» **What the exercise asks**:
Below are records; how many of their lines contain "brown"? Give the number and no other words.

* * * * *

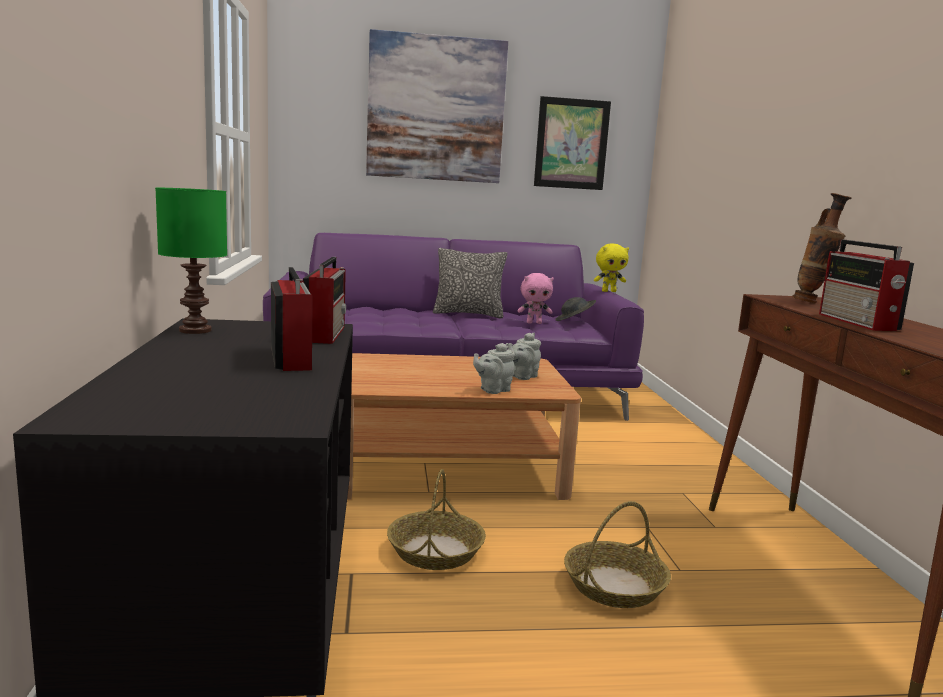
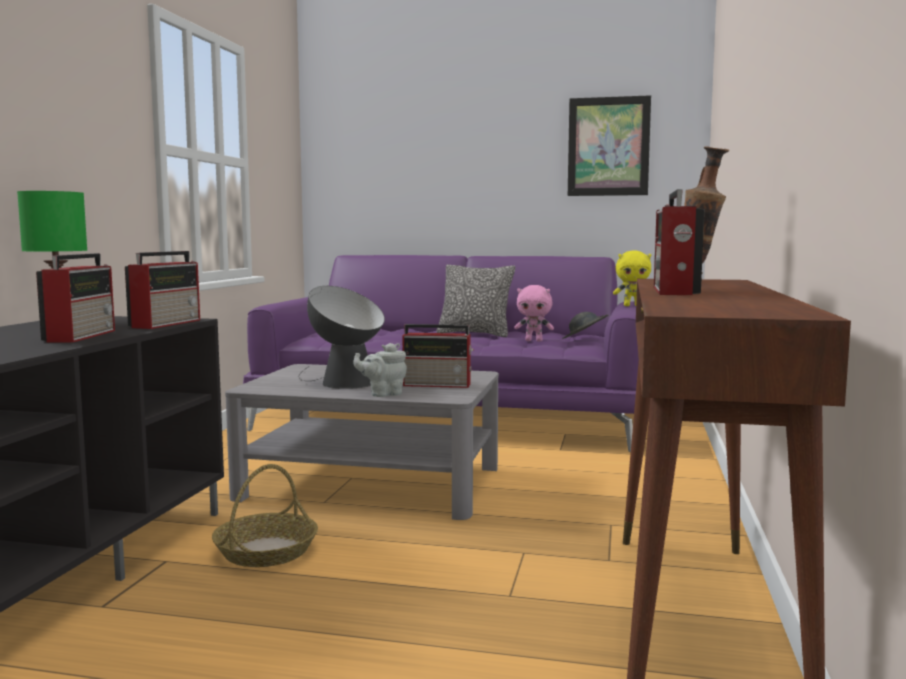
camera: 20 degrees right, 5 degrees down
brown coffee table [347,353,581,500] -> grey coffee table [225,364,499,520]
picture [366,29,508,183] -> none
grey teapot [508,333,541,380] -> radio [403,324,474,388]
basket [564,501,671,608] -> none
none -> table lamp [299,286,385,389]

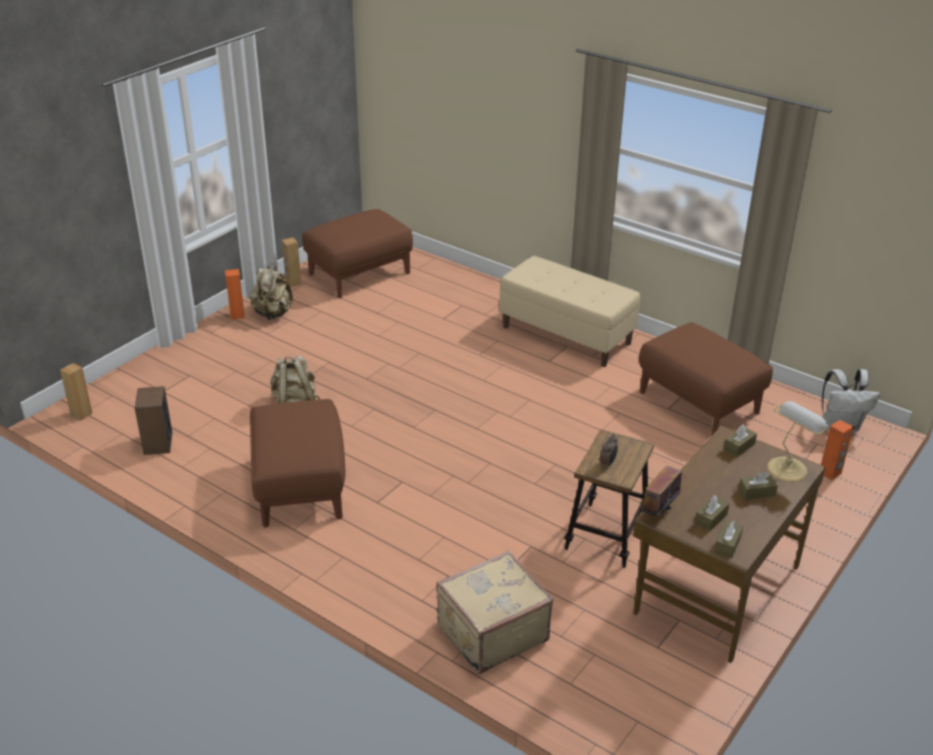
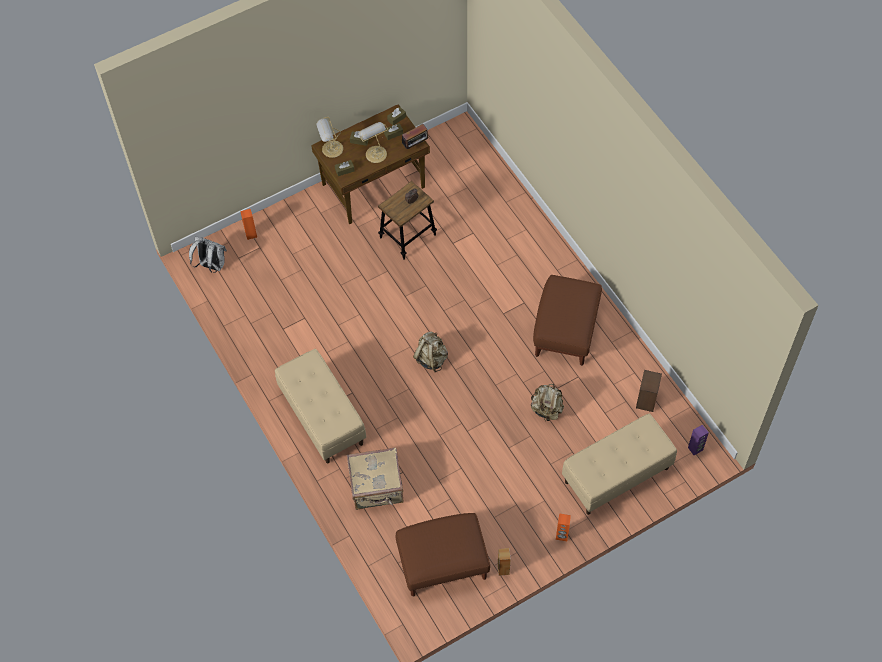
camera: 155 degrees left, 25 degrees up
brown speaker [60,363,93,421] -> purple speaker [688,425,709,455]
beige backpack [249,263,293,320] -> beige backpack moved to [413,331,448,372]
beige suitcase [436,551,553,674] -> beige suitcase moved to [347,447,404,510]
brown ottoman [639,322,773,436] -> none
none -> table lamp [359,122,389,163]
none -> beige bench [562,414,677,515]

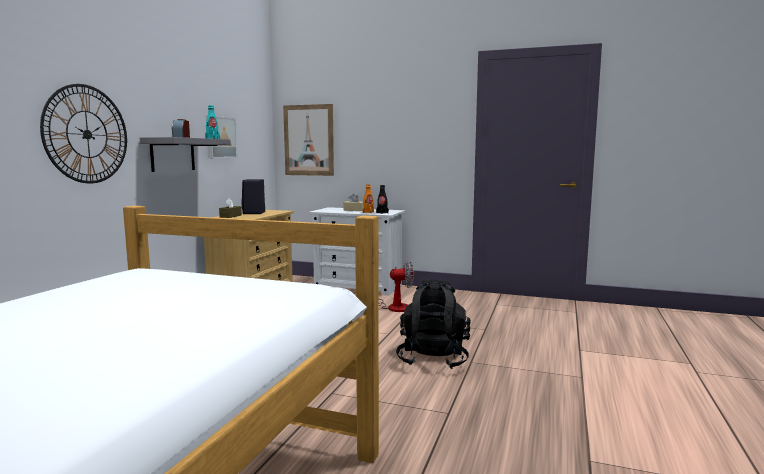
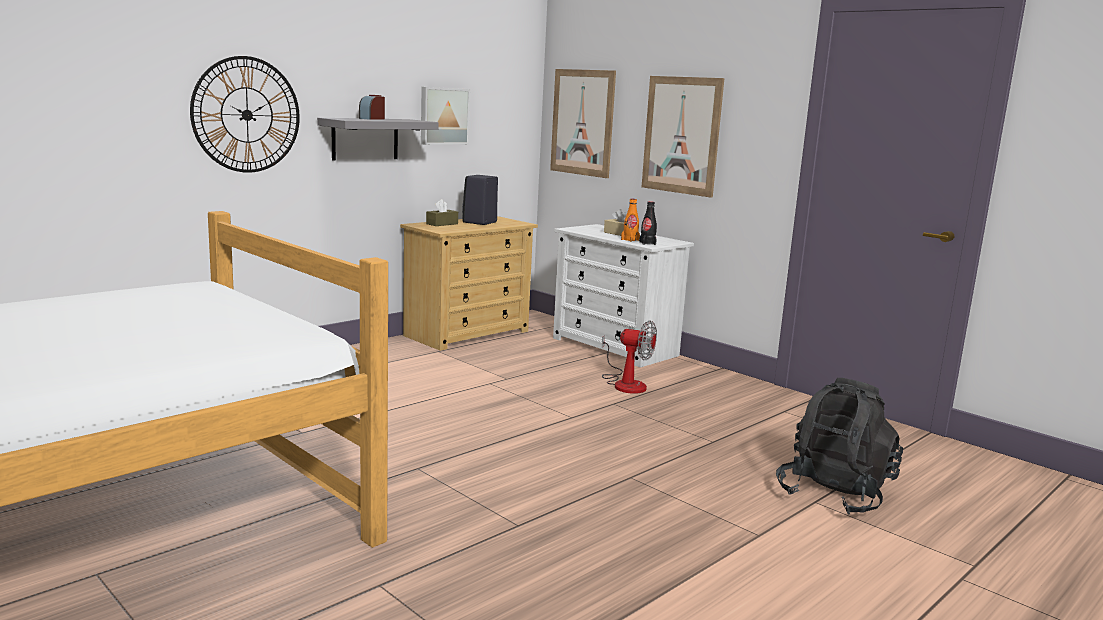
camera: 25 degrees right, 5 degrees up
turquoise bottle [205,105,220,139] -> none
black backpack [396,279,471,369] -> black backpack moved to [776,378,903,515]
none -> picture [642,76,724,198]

* * * * *

» **Finished task**:
3